GasparNoé/

Interview/Avignon 2015

On August 12, 2015, Gaspar Noé appeared at the Pandora cinema in Avignon, true to the image that preceded him: a nonchalant figure, free-flowing speech, a gaze both distant and attentive. For the presentation of Love, the filmmaker was not there to defend a film, but to present a vision of cinema—his own, radical, sensory, and uncompromising.


From I Stand Alone to Enter the Void , Noé has established himself as a director who rejects the viewer's comfort zone. With Love, however, he makes a slight shift: less overt provocation, more emotional fragility. An evolution he readily acknowledges to the Avignon audience. "I wanted to make a real romantic film," he explains, while fully acknowledging the explicitly sexual nature of the images. For him, showing the body is never gratuitous: it's a way of speaking about the passage of time, the fading of desire, the unraveling of memory.

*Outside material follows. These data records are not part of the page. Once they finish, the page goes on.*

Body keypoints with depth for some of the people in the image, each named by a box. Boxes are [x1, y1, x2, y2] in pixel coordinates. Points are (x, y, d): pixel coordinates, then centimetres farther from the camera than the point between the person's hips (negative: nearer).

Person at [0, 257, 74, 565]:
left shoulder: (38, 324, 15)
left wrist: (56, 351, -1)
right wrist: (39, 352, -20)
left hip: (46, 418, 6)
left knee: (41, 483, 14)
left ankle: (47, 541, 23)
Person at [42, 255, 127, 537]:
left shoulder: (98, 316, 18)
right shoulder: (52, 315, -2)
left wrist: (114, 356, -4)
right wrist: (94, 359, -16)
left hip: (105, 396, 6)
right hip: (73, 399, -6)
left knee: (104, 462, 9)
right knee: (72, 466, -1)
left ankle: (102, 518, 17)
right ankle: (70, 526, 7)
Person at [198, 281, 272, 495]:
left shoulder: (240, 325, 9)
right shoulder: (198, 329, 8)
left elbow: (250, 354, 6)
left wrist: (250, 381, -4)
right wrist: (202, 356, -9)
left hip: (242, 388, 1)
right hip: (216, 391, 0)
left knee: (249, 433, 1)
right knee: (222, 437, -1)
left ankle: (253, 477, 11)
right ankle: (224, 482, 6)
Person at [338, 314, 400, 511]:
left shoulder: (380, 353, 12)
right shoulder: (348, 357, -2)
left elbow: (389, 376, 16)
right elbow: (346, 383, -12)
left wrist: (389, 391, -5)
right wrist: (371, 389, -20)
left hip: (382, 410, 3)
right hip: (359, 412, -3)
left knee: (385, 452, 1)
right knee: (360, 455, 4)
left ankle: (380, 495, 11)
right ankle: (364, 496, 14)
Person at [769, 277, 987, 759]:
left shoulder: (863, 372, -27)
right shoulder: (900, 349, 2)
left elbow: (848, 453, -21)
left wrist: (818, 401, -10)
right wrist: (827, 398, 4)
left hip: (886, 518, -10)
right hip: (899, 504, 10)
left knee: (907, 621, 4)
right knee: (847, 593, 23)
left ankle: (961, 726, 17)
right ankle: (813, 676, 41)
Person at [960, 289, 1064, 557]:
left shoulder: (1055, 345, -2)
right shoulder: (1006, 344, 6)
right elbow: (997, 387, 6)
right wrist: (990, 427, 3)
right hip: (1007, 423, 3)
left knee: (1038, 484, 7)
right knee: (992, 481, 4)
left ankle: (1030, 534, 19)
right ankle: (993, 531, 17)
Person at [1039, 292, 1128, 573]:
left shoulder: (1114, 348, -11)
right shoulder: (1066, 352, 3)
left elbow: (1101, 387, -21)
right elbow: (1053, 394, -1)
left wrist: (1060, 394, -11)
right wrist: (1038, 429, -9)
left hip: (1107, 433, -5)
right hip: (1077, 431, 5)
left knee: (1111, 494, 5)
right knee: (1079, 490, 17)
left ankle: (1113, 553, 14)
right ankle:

During the discussion moderated by François Theurel, Gaspar Noé spoke at length, sometimes against the grain, always unfiltered. He discussed his rejection of narrative conventions, his interest in physical sensations—sound, light, movement—and his refusal of explanatory psychology. Cinema, he said, should function “like a drug or a dream,” capable of evoking a state rather than delivering a message.


Noé is also clear-sighted about the controversial reception of his work. He dismisses accusations of provocation with a wave of his hand. What interests him is not scandal, but honesty. "Sex is part of life, but cinema often treats it as something shameful," he asserts. In his words, Love then becomes a film about failed love, more than about eroticism.


Facing the Pandora audience, Gaspar Noé adopts neither a professorial stance nor a strategy of seduction. He accepts the discomfort, the silences, the disagreements. It is precisely in this direct confrontation that his cinema finds its meaning. This Avignon encounter acts as a natural extension of his work, a space where the filmmaker continues to provoke, not to shock, but to force us to see things differently.


In Avignon that evening, Gaspar Noé didn't try to explain himself. He exposed himself. As always.